• The exercise:
Reproduce all of the material below, replacing every occurrence of "common name" with "vernacular name" and leaving the rest unchanged.

--- begin Information shown ---

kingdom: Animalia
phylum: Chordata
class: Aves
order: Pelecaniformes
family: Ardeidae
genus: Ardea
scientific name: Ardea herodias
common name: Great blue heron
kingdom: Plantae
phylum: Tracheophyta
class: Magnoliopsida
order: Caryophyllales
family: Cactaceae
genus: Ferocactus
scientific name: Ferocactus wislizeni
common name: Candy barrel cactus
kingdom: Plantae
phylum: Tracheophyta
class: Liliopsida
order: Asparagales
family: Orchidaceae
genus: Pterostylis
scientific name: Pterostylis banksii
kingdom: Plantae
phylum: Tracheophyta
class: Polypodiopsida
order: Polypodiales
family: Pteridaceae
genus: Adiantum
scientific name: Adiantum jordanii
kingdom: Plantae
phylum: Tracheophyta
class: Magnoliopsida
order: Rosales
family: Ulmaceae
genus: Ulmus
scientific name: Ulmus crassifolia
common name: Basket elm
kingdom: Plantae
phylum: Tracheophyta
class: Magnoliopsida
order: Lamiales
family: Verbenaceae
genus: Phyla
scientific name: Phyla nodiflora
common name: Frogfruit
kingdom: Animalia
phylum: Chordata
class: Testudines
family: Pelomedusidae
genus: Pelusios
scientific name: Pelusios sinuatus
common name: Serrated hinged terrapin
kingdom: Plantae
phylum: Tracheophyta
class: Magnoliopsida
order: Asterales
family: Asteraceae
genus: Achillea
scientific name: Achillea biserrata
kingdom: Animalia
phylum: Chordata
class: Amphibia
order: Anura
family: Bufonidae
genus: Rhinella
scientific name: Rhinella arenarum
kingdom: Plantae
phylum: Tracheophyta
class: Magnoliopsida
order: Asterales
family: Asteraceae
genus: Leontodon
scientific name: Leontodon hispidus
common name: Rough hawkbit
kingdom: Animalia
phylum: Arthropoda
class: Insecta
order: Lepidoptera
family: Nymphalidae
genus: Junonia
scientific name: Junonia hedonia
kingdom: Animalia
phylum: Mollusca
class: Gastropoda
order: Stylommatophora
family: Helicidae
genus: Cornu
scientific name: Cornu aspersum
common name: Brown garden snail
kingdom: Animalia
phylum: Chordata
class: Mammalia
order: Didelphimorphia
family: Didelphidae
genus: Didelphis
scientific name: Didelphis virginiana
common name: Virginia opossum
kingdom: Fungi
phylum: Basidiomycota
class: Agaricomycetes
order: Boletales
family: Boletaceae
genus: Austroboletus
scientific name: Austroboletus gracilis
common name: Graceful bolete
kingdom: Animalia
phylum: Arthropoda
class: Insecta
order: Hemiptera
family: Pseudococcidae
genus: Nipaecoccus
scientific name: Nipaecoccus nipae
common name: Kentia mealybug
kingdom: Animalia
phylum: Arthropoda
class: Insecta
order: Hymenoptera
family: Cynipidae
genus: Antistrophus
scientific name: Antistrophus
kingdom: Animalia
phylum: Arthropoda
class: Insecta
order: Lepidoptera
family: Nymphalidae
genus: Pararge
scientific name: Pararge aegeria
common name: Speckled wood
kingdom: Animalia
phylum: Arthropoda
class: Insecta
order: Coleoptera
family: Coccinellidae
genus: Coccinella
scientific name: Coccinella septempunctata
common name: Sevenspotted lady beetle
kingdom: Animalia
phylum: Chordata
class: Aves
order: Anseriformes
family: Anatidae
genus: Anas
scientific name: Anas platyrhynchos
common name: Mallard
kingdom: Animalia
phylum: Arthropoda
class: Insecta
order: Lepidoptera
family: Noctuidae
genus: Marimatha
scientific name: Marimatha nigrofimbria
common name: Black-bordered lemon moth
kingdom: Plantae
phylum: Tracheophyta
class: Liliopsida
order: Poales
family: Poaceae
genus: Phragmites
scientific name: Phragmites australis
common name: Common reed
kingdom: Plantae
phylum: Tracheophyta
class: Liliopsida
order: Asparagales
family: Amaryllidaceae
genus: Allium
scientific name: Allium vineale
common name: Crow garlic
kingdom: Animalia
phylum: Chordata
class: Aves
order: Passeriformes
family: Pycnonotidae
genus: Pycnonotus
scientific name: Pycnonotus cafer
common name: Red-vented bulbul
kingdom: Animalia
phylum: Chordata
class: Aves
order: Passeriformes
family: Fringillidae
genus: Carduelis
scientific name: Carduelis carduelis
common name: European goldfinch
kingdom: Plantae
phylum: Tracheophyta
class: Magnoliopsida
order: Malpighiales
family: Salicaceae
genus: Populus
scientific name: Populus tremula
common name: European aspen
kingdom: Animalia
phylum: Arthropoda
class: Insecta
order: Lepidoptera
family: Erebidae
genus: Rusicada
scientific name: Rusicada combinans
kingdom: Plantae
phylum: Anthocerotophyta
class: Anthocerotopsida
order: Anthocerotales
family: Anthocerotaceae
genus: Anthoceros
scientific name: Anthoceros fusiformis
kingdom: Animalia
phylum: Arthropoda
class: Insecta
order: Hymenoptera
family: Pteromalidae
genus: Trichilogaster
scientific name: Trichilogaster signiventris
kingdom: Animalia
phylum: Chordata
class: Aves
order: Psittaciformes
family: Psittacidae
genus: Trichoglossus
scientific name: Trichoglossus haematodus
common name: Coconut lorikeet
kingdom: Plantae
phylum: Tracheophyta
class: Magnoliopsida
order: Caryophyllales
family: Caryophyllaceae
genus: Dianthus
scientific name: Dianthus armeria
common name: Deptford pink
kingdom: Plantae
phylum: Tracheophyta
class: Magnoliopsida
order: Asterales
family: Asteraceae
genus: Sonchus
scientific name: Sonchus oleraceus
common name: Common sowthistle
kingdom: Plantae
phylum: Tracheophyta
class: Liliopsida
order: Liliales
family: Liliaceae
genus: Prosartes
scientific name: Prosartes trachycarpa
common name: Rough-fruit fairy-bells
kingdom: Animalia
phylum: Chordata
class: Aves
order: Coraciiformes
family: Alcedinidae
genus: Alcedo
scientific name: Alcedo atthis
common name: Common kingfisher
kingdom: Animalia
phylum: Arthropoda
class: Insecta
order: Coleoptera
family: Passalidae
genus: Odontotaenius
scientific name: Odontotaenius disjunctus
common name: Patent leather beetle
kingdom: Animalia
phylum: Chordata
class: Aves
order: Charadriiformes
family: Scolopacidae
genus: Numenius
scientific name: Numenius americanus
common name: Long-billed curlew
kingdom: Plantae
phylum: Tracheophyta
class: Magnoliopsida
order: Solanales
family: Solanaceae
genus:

--- end Information shown ---

• Worked answer:
kingdom: Animalia
phylum: Chordata
class: Aves
order: Pelecaniformes
family: Ardeidae
genus: Ardea
scientific name: Ardea herodias
vernacular name: Great blue heron
kingdom: Plantae
phylum: Tracheophyta
class: Magnoliopsida
order: Caryophyllales
family: Cactaceae
genus: Ferocactus
scientific name: Ferocactus wislizeni
vernacular name: Candy barrel cactus
kingdom: Plantae
phylum: Tracheophyta
class: Liliopsida
order: Asparagales
family: Orchidaceae
genus: Pterostylis
scientific name: Pterostylis banksii
kingdom: Plantae
phylum: Tracheophyta
class: Polypodiopsida
order: Polypodiales
family: Pteridaceae
genus: Adiantum
scientific name: Adiantum jordanii
kingdom: Plantae
phylum: Tracheophyta
class: Magnoliopsida
order: Rosales
family: Ulmaceae
genus: Ulmus
scientific name: Ulmus crassifolia
vernacular name: Basket elm
kingdom: Plantae
phylum: Tracheophyta
class: Magnoliopsida
order: Lamiales
family: Verbenaceae
genus: Phyla
scientific name: Phyla nodiflora
vernacular name: Frogfruit
kingdom: Animalia
phylum: Chordata
class: Testudines
family: Pelomedusidae
genus: Pelusios
scientific name: Pelusios sinuatus
vernacular name: Serrated hinged terrapin
kingdom: Plantae
phylum: Tracheophyta
class: Magnoliopsida
order: Asterales
family: Asteraceae
genus: Achillea
scientific name: Achillea biserrata
kingdom: Animalia
phylum: Chordata
class: Amphibia
order: Anura
family: Bufonidae
genus: Rhinella
scientific name: Rhinella arenarum
kingdom: Plantae
phylum: Tracheophyta
class: Magnoliopsida
order: Asterales
family: Asteraceae
genus: Leontodon
scientific name: Leontodon hispidus
vernacular name: Rough hawkbit
kingdom: Animalia
phylum: Arthropoda
class: Insecta
order: Lepidoptera
family: Nymphalidae
genus: Junonia
scientific name: Junonia hedonia
kingdom: Animalia
phylum: Mollusca
class: Gastropoda
order: Stylommatophora
family: Helicidae
genus: Cornu
scientific name: Cornu aspersum
vernacular name: Brown garden snail
kingdom: Animalia
phylum: Chordata
class: Mammalia
order: Didelphimorphia
family: Didelphidae
genus: Didelphis
scientific name: Didelphis virginiana
vernacular name: Virginia opossum
kingdom: Fungi
phylum: Basidiomycota
class: Agaricomycetes
order: Boletales
family: Boletaceae
genus: Austroboletus
scientific name: Austroboletus gracilis
vernacular name: Graceful bolete
kingdom: Animalia
phylum: Arthropoda
class: Insecta
order: Hemiptera
family: Pseudococcidae
genus: Nipaecoccus
scientific name: Nipaecoccus nipae
vernacular name: Kentia mealybug
kingdom: Animalia
phylum: Arthropoda
class: Insecta
order: Hymenoptera
family: Cynipidae
genus: Antistrophus
scientific name: Antistrophus
kingdom: Animalia
phylum: Arthropoda
class: Insecta
order: Lepidoptera
family: Nymphalidae
genus: Pararge
scientific name: Pararge aegeria
vernacular name: Speckled wood
kingdom: Animalia
phylum: Arthropoda
class: Insecta
order: Coleoptera
family: Coccinellidae
genus: Coccinella
scientific name: Coccinella septempunctata
vernacular name: Sevenspotted lady beetle
kingdom: Animalia
phylum: Chordata
class: Aves
order: Anseriformes
family: Anatidae
genus: Anas
scientific name: Anas platyrhynchos
vernacular name: Mallard
kingdom: Animalia
phylum: Arthropoda
class: Insecta
order: Lepidoptera
family: Noctuidae
genus: Marimatha
scientific name: Marimatha nigrofimbria
vernacular name: Black-bordered lemon moth
kingdom: Plantae
phylum: Tracheophyta
class: Liliopsida
order: Poales
family: Poaceae
genus: Phragmites
scientific name: Phragmites australis
vernacular name: Common reed
kingdom: Plantae
phylum: Tracheophyta
class: Liliopsida
order: Asparagales
family: Amaryllidaceae
genus: Allium
scientific name: Allium vineale
vernacular name: Crow garlic
kingdom: Animalia
phylum: Chordata
class: Aves
order: Passeriformes
family: Pycnonotidae
genus: Pycnonotus
scientific name: Pycnonotus cafer
vernacular name: Red-vented bulbul
kingdom: Animalia
phylum: Chordata
class: Aves
order: Passeriformes
family: Fringillidae
genus: Carduelis
scientific name: Carduelis carduelis
vernacular name: European goldfinch
kingdom: Plantae
phylum: Tracheophyta
class: Magnoliopsida
order: Malpighiales
family: Salicaceae
genus: Populus
scientific name: Populus tremula
vernacular name: European aspen
kingdom: Animalia
phylum: Arthropoda
class: Insecta
order: Lepidoptera
family: Erebidae
genus: Rusicada
scientific name: Rusicada combinans
kingdom: Plantae
phylum: Anthocerotophyta
class: Anthocerotopsida
order: Anthocerotales
family: Anthocerotaceae
genus: Anthoceros
scientific name: Anthoceros fusiformis
kingdom: Animalia
phylum: Arthropoda
class: Insecta
order: Hymenoptera
family: Pteromalidae
genus: Trichilogaster
scientific name: Trichilogaster signiventris
kingdom: Animalia
phylum: Chordata
class: Aves
order: Psittaciformes
family: Psittacidae
genus: Trichoglossus
scientific name: Trichoglossus haematodus
vernacular name: Coconut lorikeet
kingdom: Plantae
phylum: Tracheophyta
class: Magnoliopsida
order: Caryophyllales
family: Caryophyllaceae
genus: Dianthus
scientific name: Dianthus armeria
vernacular name: Deptford pink
kingdom: Plantae
phylum: Tracheophyta
class: Magnoliopsida
order: Asterales
family: Asteraceae
genus: Sonchus
scientific name: Sonchus oleraceus
vernacular name: Common sowthistle
kingdom: Plantae
phylum: Tracheophyta
class: Liliopsida
order: Liliales
family: Liliaceae
genus: Prosartes
scientific name: Prosartes trachycarpa
vernacular name: Rough-fruit fairy-bells
kingdom: Animalia
phylum: Chordata
class: Aves
order: Coraciiformes
family: Alcedinidae
genus: Alcedo
scientific name: Alcedo atthis
vernacular name: Common kingfisher
kingdom: Animalia
phylum: Arthropoda
class: Insecta
order: Coleoptera
family: Passalidae
genus: Odontotaenius
scientific name: Odontotaenius disjunctus
vernacular name: Patent leather beetle
kingdom: Animalia
phylum: Chordata
class: Aves
order: Charadriiformes
family: Scolopacidae
genus: Numenius
scientific name: Numenius americanus
vernacular name: Long-billed curlew
kingdom: Plantae
phylum: Tracheophyta
class: Magnoliopsida
order: Solanales
family: Solanaceae
genus:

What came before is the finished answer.